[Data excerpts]
◇ ◇ ◇ ◇ ◇ ◇ ◇
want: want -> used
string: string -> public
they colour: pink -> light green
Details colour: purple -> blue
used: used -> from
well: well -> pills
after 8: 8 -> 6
◇ ◇ ◇ ◇ ◇ ◇ ◇
■ YOUR INSTRUCTIONS: Copy out the lines from the rows above without any changes.

■ THE REPLY:
want: want -> used
string: string -> public
they colour: pink -> light green
Details colour: purple -> blue
used: used -> from
well: well -> pills
after 8: 8 -> 6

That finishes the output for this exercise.